• **What is needed**
Return the listing verbatim from its start through the line containing "dist [-0.000311, 0.000797]", including both ends.

•••••

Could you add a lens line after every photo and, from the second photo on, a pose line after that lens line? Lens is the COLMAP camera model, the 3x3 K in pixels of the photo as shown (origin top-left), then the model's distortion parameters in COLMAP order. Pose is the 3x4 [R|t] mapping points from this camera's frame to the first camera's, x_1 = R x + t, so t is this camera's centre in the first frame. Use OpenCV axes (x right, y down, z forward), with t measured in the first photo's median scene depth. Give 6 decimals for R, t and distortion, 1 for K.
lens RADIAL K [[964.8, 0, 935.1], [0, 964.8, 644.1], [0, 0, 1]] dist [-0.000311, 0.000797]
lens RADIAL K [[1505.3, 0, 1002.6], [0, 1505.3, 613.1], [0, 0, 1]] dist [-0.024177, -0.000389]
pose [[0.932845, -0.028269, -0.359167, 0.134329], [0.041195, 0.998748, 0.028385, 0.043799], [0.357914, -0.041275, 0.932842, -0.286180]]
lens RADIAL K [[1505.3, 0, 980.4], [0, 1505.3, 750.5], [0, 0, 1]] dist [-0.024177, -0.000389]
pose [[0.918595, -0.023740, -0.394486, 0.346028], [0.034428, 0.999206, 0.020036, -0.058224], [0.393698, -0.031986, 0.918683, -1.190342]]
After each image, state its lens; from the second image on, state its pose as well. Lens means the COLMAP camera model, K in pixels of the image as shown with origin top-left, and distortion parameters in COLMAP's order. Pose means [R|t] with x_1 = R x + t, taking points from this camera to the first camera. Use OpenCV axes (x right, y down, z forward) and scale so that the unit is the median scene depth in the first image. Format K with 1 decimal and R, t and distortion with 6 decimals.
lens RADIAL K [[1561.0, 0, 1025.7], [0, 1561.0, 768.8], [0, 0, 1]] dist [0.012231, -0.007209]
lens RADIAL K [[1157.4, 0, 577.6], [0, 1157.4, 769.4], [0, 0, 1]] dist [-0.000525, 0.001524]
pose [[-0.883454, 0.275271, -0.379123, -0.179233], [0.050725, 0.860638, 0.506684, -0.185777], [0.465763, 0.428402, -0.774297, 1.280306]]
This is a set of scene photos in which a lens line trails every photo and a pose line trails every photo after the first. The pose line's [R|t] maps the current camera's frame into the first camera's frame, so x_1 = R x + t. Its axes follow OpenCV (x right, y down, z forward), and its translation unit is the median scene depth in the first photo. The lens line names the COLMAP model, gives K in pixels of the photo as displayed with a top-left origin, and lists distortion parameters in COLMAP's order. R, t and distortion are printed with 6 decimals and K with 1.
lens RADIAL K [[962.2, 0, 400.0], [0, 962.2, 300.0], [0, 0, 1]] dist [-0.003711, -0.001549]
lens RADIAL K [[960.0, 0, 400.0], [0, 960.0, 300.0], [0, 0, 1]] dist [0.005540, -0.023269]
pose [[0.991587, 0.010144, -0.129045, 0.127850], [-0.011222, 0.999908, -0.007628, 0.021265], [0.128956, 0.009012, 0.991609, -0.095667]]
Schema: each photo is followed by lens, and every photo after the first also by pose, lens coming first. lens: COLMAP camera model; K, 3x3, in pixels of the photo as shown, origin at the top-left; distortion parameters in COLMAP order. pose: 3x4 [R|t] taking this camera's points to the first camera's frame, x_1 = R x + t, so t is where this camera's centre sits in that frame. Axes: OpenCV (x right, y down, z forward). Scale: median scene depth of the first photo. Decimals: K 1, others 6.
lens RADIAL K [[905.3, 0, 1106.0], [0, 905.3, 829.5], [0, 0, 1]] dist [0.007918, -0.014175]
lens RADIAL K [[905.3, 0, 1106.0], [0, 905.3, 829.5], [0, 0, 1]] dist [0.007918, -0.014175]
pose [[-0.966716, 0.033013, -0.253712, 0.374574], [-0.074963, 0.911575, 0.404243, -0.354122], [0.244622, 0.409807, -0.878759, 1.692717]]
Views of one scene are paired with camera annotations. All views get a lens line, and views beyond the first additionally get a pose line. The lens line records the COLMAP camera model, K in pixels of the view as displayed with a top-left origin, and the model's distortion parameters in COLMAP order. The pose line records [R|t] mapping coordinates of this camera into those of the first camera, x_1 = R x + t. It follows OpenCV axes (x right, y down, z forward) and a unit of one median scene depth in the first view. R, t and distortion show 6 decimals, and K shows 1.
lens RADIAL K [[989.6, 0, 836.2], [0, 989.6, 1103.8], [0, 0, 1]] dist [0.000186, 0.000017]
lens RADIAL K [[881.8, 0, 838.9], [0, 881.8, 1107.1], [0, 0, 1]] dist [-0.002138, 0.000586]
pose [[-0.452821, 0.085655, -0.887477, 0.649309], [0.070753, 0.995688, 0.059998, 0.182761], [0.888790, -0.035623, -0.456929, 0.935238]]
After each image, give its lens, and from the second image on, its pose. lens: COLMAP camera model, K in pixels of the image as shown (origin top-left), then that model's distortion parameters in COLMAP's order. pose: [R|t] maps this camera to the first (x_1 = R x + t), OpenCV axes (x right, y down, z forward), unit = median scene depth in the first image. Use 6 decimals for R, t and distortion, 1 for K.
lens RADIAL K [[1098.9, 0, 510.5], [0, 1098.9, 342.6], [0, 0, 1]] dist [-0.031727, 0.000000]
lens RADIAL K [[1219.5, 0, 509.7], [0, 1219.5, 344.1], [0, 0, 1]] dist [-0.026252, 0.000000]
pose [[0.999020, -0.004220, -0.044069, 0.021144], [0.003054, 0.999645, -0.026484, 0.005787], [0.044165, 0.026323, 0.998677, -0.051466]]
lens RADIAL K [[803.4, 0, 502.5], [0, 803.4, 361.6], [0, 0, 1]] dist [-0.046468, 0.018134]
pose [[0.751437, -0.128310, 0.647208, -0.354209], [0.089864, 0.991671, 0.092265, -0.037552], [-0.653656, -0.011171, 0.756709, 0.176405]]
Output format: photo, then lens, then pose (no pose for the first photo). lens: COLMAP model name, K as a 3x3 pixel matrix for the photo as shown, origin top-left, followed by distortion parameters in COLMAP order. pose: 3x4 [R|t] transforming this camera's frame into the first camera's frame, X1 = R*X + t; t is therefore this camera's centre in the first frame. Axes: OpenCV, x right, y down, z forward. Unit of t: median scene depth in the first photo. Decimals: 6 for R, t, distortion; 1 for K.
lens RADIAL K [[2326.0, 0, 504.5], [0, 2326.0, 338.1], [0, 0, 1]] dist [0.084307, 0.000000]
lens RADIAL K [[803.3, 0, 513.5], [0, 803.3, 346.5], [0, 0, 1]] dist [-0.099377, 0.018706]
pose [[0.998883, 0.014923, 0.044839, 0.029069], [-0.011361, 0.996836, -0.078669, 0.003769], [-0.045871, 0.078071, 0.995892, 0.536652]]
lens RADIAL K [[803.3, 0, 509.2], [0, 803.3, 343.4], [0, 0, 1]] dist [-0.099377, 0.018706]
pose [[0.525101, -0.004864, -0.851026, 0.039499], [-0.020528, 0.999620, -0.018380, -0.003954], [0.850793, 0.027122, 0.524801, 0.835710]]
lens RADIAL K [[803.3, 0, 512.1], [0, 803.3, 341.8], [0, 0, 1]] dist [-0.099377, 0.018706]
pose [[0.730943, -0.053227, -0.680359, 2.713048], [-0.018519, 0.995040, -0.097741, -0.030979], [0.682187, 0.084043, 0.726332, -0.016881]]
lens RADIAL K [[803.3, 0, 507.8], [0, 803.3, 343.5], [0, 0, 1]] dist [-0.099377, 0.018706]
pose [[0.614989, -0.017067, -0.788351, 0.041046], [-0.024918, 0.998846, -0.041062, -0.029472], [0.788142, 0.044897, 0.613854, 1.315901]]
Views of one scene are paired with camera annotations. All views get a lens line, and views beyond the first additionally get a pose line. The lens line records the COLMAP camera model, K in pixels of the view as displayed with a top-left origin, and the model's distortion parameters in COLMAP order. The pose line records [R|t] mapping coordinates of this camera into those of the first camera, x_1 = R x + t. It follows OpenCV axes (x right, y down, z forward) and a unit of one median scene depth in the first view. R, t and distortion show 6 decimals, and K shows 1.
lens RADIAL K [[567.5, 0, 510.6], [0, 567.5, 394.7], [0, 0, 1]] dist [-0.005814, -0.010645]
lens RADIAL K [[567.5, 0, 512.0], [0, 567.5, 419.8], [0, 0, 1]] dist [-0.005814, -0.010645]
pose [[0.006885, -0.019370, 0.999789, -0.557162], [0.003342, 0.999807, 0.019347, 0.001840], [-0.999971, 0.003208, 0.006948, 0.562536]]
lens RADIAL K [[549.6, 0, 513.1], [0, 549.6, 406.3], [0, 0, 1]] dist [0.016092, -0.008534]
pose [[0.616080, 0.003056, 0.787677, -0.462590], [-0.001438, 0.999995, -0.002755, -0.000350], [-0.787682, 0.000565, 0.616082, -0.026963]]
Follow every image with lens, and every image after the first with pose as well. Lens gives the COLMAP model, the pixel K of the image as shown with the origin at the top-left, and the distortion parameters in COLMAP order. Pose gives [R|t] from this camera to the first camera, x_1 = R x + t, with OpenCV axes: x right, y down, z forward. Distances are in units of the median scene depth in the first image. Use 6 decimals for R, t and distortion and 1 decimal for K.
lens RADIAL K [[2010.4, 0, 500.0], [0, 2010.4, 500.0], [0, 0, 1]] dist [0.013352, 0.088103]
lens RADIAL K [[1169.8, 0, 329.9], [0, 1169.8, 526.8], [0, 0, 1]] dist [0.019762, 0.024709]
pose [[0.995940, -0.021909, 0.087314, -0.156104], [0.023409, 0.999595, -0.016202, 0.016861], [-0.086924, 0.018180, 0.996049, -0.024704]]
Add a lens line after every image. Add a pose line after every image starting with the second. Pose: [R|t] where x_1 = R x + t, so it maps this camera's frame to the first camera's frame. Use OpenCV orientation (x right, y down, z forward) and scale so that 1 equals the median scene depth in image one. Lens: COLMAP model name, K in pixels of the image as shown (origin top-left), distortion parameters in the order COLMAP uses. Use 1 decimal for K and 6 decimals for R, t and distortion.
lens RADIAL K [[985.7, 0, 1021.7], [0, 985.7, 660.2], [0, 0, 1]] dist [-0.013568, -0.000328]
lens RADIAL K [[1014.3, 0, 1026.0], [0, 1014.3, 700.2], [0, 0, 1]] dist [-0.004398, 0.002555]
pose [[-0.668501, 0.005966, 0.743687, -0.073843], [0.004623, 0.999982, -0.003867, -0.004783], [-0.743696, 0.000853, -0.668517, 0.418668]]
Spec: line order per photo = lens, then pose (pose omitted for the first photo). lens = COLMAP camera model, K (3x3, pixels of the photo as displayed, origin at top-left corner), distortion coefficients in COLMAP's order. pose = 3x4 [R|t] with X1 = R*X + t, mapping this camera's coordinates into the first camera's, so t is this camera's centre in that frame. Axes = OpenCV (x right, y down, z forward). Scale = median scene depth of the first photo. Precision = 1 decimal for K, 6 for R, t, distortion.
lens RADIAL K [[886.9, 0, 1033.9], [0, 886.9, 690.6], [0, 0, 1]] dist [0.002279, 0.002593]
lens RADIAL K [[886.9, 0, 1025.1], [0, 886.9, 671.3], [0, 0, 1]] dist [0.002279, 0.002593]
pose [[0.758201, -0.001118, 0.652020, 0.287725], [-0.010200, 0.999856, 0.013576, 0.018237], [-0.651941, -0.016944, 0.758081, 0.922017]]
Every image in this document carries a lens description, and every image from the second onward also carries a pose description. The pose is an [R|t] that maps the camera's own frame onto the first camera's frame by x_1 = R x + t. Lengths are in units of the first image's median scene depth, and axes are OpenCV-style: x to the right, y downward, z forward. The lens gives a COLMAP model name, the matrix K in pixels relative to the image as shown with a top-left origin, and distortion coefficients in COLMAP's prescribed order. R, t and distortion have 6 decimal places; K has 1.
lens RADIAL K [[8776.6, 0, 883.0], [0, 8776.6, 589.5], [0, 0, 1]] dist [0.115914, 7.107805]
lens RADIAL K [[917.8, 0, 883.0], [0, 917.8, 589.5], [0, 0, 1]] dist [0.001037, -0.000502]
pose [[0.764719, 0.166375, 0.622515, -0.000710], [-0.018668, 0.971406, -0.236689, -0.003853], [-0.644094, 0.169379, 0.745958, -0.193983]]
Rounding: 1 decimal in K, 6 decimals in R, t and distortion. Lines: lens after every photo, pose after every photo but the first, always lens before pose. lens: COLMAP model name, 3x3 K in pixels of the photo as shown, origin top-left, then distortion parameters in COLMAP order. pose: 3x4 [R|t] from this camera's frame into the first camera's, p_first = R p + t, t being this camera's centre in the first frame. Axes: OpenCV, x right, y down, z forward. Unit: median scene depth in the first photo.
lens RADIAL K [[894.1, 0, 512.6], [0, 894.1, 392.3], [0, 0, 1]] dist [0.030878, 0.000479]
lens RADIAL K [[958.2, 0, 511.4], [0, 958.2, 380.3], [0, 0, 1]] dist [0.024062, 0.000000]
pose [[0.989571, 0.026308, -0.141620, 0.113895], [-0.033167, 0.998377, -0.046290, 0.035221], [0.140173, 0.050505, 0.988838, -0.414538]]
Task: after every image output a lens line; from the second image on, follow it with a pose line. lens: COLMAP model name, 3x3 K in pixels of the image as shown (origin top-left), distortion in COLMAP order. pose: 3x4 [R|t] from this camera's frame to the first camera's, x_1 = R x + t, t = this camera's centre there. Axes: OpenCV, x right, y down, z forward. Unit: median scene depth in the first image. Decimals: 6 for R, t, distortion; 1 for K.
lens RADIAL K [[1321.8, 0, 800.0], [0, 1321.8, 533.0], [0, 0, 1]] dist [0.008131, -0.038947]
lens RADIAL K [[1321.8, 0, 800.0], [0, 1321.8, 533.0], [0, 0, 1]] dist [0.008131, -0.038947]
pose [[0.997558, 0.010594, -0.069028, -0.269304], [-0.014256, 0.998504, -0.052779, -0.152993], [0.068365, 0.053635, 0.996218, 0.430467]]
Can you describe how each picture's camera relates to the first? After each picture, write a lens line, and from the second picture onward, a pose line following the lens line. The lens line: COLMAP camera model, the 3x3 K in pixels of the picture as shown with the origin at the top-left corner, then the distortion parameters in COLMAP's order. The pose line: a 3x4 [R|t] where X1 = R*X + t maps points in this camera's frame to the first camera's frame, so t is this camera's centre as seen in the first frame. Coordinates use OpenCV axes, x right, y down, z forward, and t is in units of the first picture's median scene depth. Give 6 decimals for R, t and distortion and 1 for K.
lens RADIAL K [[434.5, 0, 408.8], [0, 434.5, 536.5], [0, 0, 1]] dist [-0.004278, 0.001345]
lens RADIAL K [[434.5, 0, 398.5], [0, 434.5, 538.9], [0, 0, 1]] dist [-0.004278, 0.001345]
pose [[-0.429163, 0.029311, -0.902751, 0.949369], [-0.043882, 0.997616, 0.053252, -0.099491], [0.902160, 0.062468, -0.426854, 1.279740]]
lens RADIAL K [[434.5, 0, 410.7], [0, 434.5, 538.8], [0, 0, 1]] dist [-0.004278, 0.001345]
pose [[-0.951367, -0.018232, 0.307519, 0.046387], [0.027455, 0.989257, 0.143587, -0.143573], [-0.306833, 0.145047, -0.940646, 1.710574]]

•••••

• **Task solution**
Could you add a lens line after every photo and, from the second photo on, a pose line after that lens line? Lens is the COLMAP camera model, the 3x3 K in pixels of the photo as shown (origin top-left), then the model's distortion parameters in COLMAP order. Pose is the 3x4 [R|t] mapping points from this camera's frame to the first camera's, x_1 = R x + t, so t is this camera's centre in the first frame. Use OpenCV axes (x right, y down, z forward), with t measured in the first photo's median scene depth. Give 6 decimals for R, t and distortion, 1 for K.
lens RADIAL K [[964.8, 0, 935.1], [0, 964.8, 644.1], [0, 0, 1]] dist [-0.000311, 0.000797]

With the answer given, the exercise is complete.